══ RECORDS FOR THIS EXERCISE

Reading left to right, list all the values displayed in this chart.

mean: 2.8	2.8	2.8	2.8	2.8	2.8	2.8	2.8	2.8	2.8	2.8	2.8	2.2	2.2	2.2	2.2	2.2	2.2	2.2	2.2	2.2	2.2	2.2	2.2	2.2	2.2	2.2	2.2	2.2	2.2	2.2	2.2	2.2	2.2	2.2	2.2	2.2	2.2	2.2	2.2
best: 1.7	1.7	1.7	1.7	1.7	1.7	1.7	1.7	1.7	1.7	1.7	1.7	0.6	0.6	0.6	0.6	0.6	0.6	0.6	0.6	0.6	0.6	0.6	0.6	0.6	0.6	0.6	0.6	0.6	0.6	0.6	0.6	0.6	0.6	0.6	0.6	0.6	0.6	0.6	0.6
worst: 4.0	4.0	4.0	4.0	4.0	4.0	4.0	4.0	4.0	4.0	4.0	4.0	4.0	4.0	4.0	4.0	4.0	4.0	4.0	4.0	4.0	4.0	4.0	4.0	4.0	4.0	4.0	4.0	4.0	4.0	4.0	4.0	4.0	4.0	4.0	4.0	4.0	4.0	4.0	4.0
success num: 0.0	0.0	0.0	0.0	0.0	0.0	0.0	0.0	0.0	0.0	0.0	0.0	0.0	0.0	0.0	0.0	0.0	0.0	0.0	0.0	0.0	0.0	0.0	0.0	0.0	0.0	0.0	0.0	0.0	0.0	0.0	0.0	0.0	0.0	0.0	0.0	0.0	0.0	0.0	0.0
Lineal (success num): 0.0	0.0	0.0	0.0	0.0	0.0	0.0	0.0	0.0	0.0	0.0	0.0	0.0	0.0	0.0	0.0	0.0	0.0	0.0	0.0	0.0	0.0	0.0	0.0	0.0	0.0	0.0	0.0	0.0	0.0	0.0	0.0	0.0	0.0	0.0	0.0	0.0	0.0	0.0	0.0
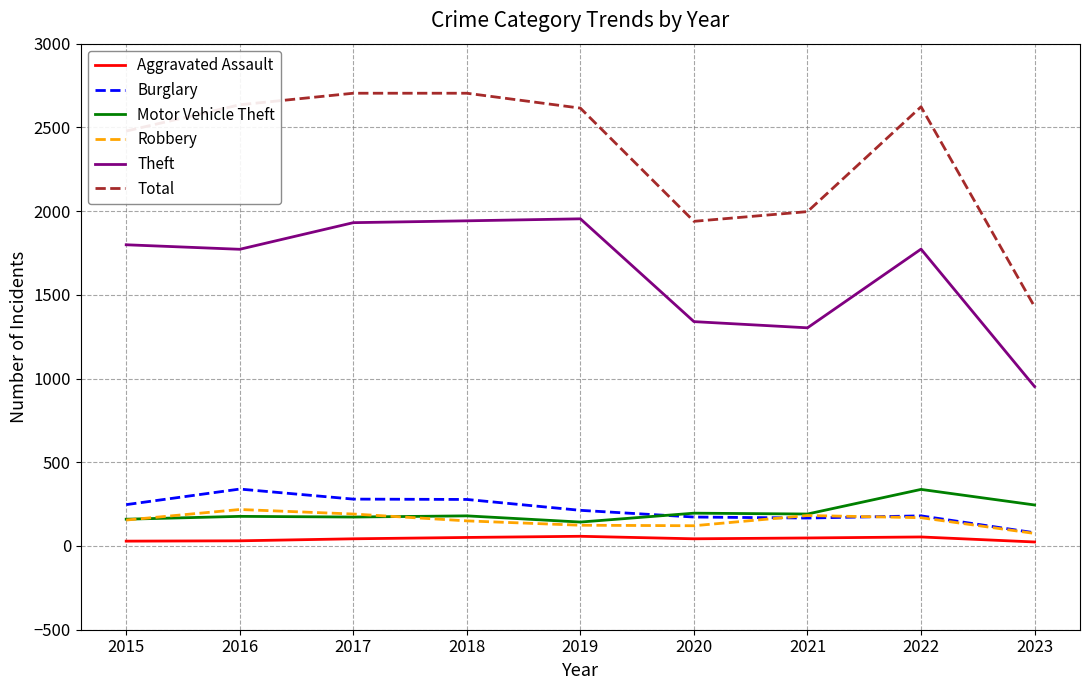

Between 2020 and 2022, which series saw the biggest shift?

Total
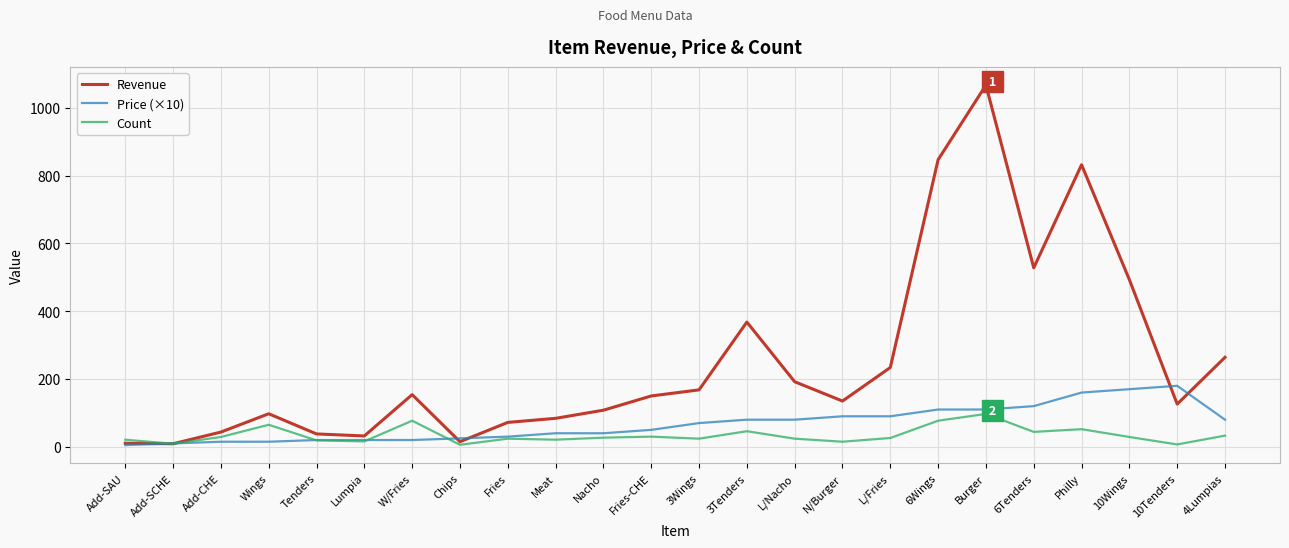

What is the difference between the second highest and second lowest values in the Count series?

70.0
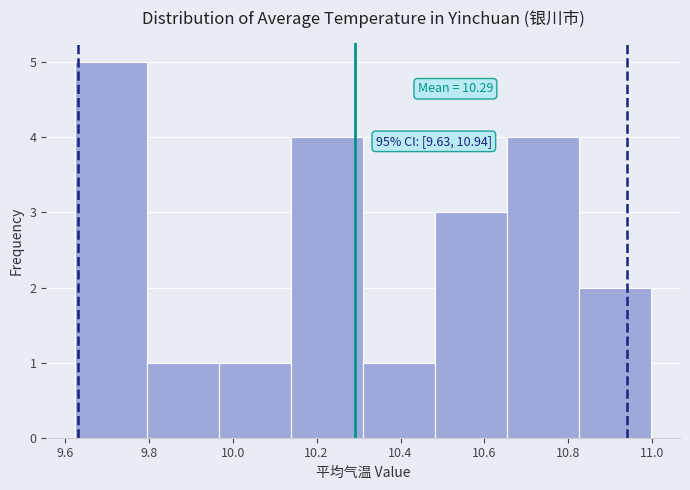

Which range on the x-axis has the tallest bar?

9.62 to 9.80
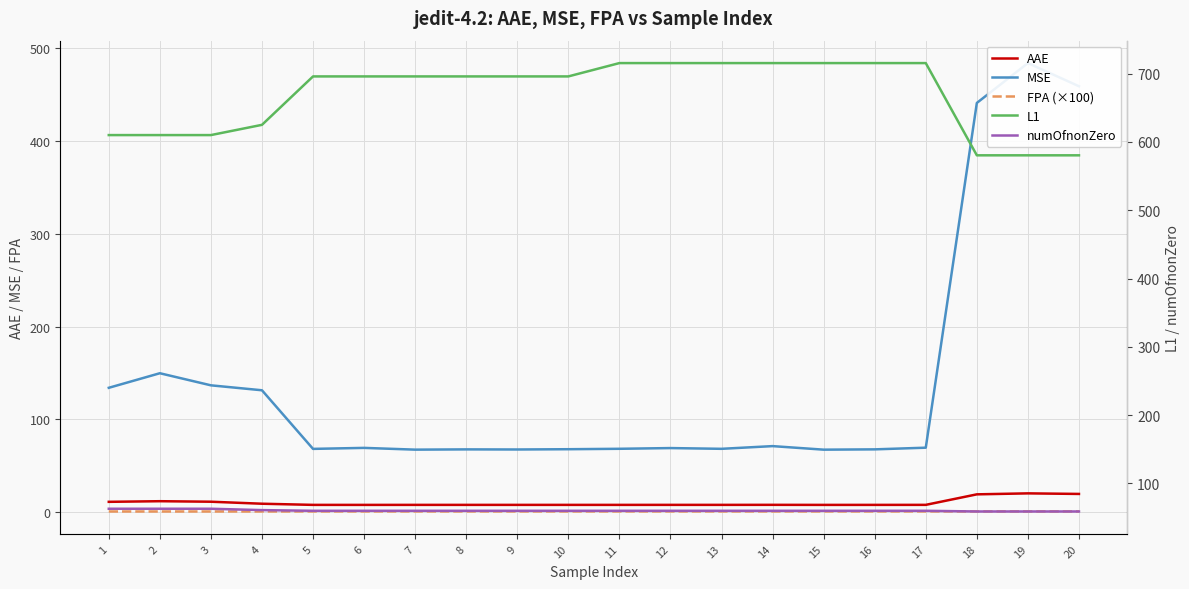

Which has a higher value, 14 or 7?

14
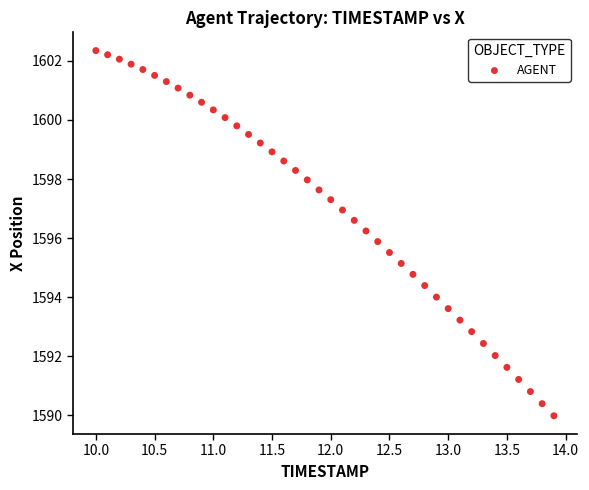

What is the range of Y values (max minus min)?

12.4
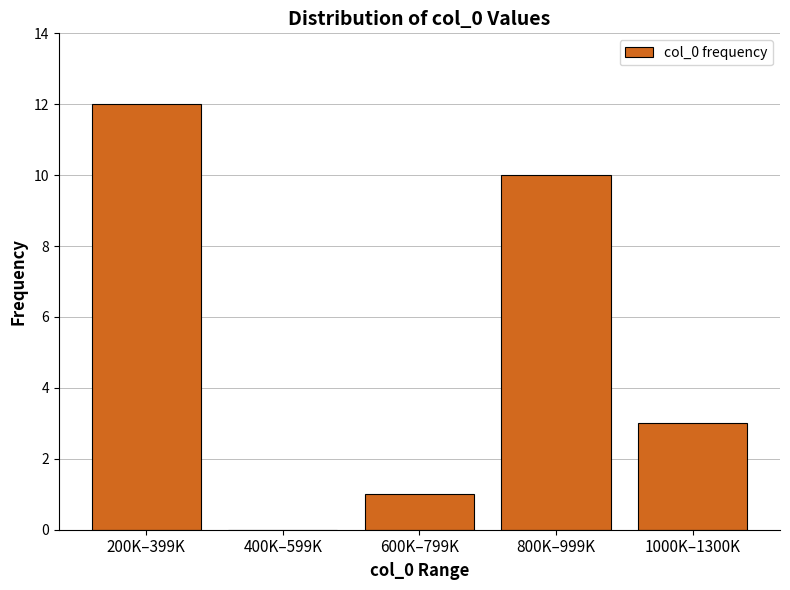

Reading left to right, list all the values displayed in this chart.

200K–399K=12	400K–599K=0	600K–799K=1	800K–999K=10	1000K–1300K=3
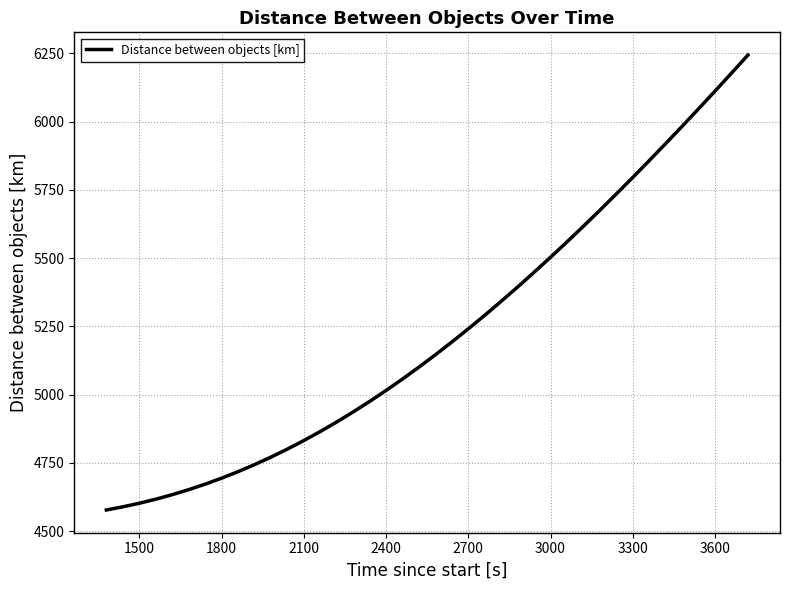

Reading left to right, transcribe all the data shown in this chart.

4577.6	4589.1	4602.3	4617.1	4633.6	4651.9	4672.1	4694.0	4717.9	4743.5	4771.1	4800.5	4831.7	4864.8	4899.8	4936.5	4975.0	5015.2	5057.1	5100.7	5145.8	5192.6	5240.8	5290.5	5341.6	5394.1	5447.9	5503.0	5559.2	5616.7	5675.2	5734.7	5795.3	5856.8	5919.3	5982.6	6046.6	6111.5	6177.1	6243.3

════

> DIRECTIONS:
Please filter the entries above, copying each line that contains the word "What" without any changes.

> SOLVED PROBLEM:
What is the difference between the second highest and second lowest values in the Count series?
What is the range of Y values (max minus min)?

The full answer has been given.